Estimated Daily Energy Expenditure
Daily energy expenditure, the trial's primary outcome, was determined from the 7-day Physical Activity Recall.18-19 The instrument is widely used to determine change in physical activity interventions.18, 20-22 The 7-day Physical Activity Recall is an interviewer-administered instrument that estimates daily expenditure by asking participants to estimate the amount of time spent sleeping and doing physical activities of moderate (eg, brisk walk), hard, and very hard (eg, run) intensity over the previous 7 days. The survey was designed for adults, but it has been validated and used with children.23 Test-retest reliability was 0.59 for a sample of eighth graders and 0.81 for eleventh-grade students, and it correlated with another self-report instrument (r = 0.76 for girls), time spent with a heart rate of at least a moderate intensity, and skinfold thicknesses.23 The daily time frame in which physical activity was recalled was modified to allow for recall to be prompted by the school-day schedule. Weekend days were separated by meals, as suggested by the instrument developers.24
Cardiorespiratory Fitness
Cardiorespiratory fitness was assessed with a submaximal 3-stage step test designed for adolescents.25 The protocol was designed for participants to exercise successively at 50%, 59%, and 70% of estimated maximal heart rate reserve by stepping up and down on 3 steps whose heights were calculated to meet the required energy expenditure.25 Participants stepped up and down at progressive step heights until the test was completed or until the participant reached the target heart rate (70% of estimated heart rate reserve).

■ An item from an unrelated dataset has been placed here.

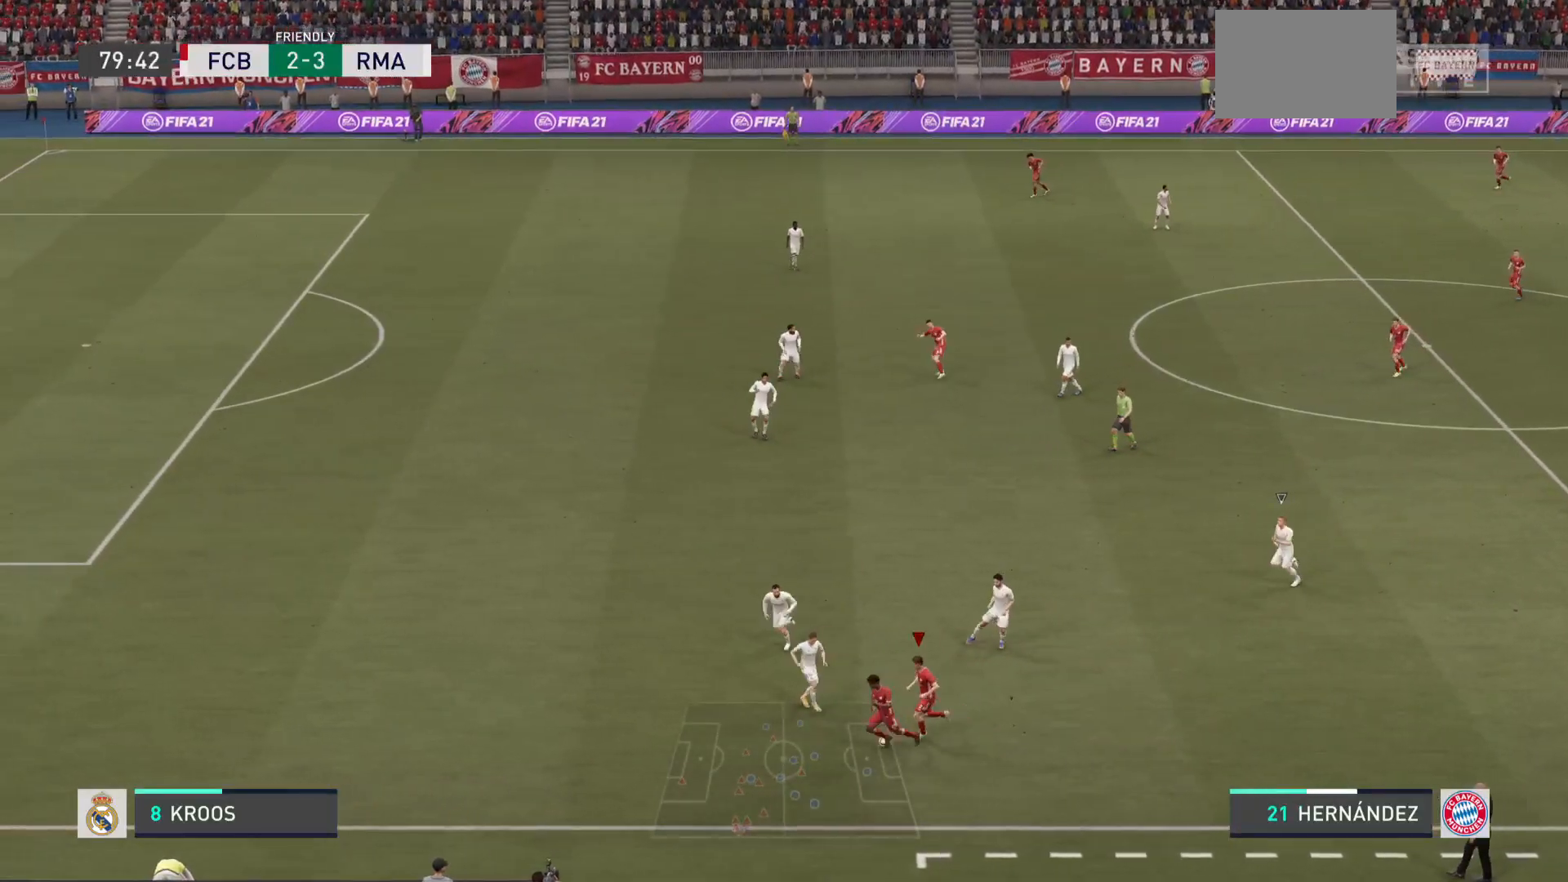
{"buttons": ["R2"], "left_stick": "left", "right_stick": "center", "events": [[67, "left_stick", "down-left"], [351, "left_stick", "left"]]}
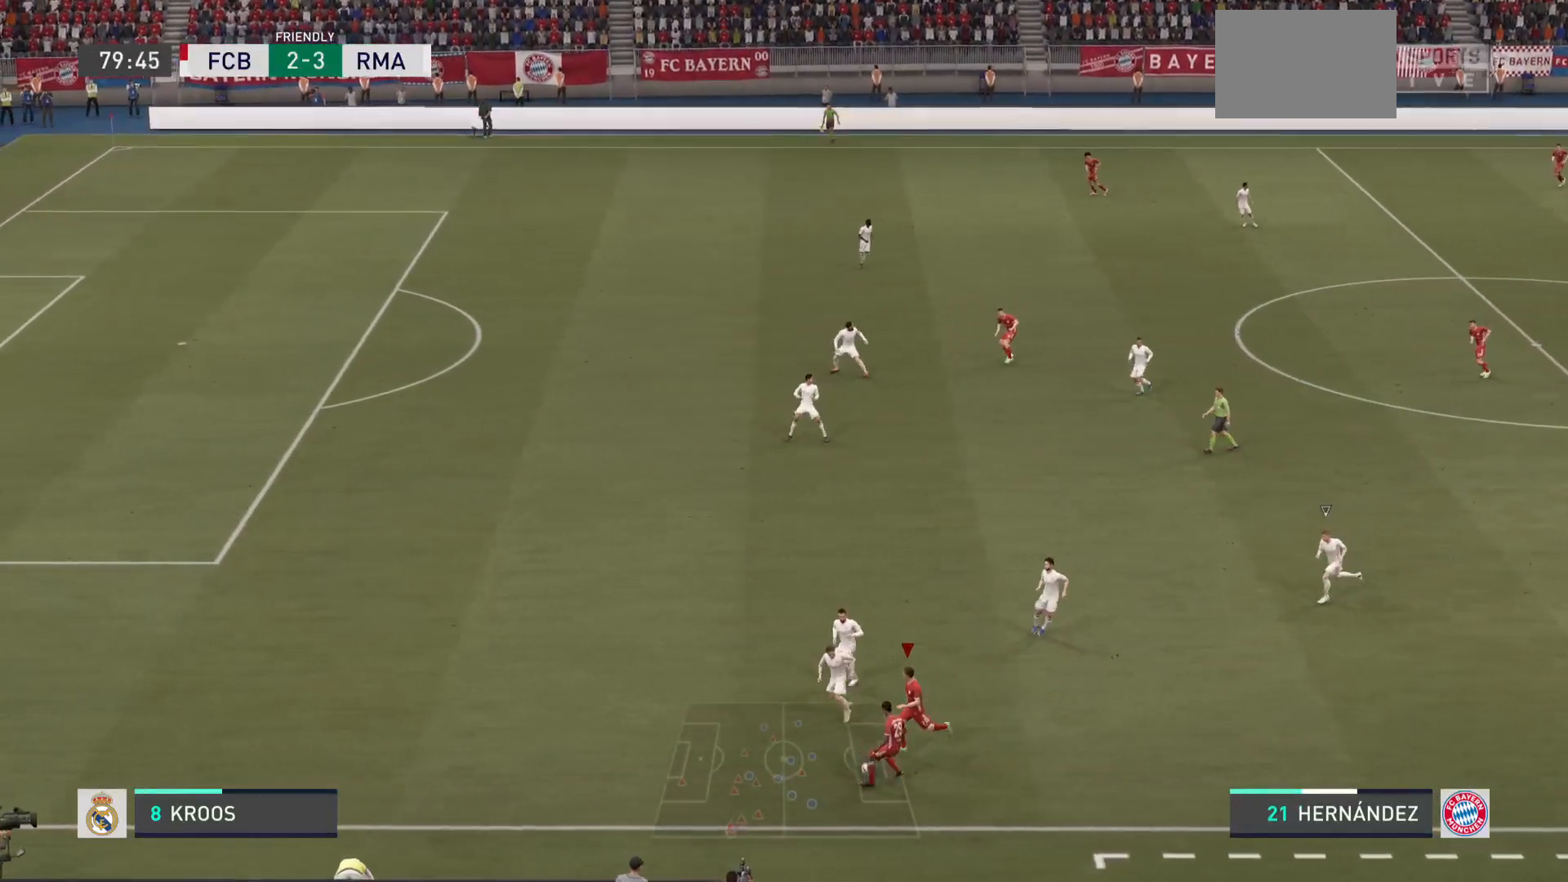
{"buttons": ["R2"], "left_stick": "left", "right_stick": "center", "events": []}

Participants' exercise heart rate was recorded at 2:30, 2:45, and 3:00 of each 3-minute stage. If a student's average heart rate did not exceed the target heart rate, she proceeded to the next stage. If the target heart rate was achieved, the test was terminated.
A decrease in average heart rate from baseline to follow-up at a given stage was used to assess fitness improvement. A 1- to 2-week test-retest reliability of 21 participants indicated that heart rate was 1 to 3 beats/min lower at the end of a stage during the second administration of the test (difference not significant). Thus, a significant decrease in heart rate indicated fitness improvement rather than familiarity with testing procedures.
Sedentary Activities
Time spent in sedentary activities was assessed using selected items from a questionnaire.26 Participants were asked to estimate how much time they spent (1) watching television, movies, or videotapes (ie, television time); and (2) playing video games, surfing the Internet, e-mailing, or participating in chat rooms (ie, computer time). School days and weekends were queried. Response options were 0 minutes, less than 30 minutes, 30 minutes to less than 1 hour, 1 to 3 hours, and more than 3 hours.
Anthropometric and Clinical Variables
Height, weight, and waist and hip circumferences were determined using standard methods. Height was measured to the nearest 0.1 cm and weight to the nearest 0.11 kg. Waist circumference was measured from the horizontal plane at 1 cm above the navel. Hip circumference was measured in a horizontal plane at the site of maximum extension of the buttocks. Four waist and hip circumferences were measured in consecutive order and averaged. Body mass index was calculated as weight in kilograms divided by the square of height in meters. Waist-hip ratio was calculated by dividing the mean waist circumference by the mean hip circumference. Adolescent body mass index,27-28 waist circumference,27-28 and waist-hip ratio29-31 are associated with childhood cardiovascular risk factors and adult overweight or obesity and risk factor status.32
Resting blood pressure was measured in the nondominant arm using an automated blood pressure monitor (Dinamap) in a seated position after 5 minutes of rest. Three blood pressure measurements were made, with a 1-minute interval between measures. Three 30-second peripheral pulse rates were also obtained. Measures were averaged.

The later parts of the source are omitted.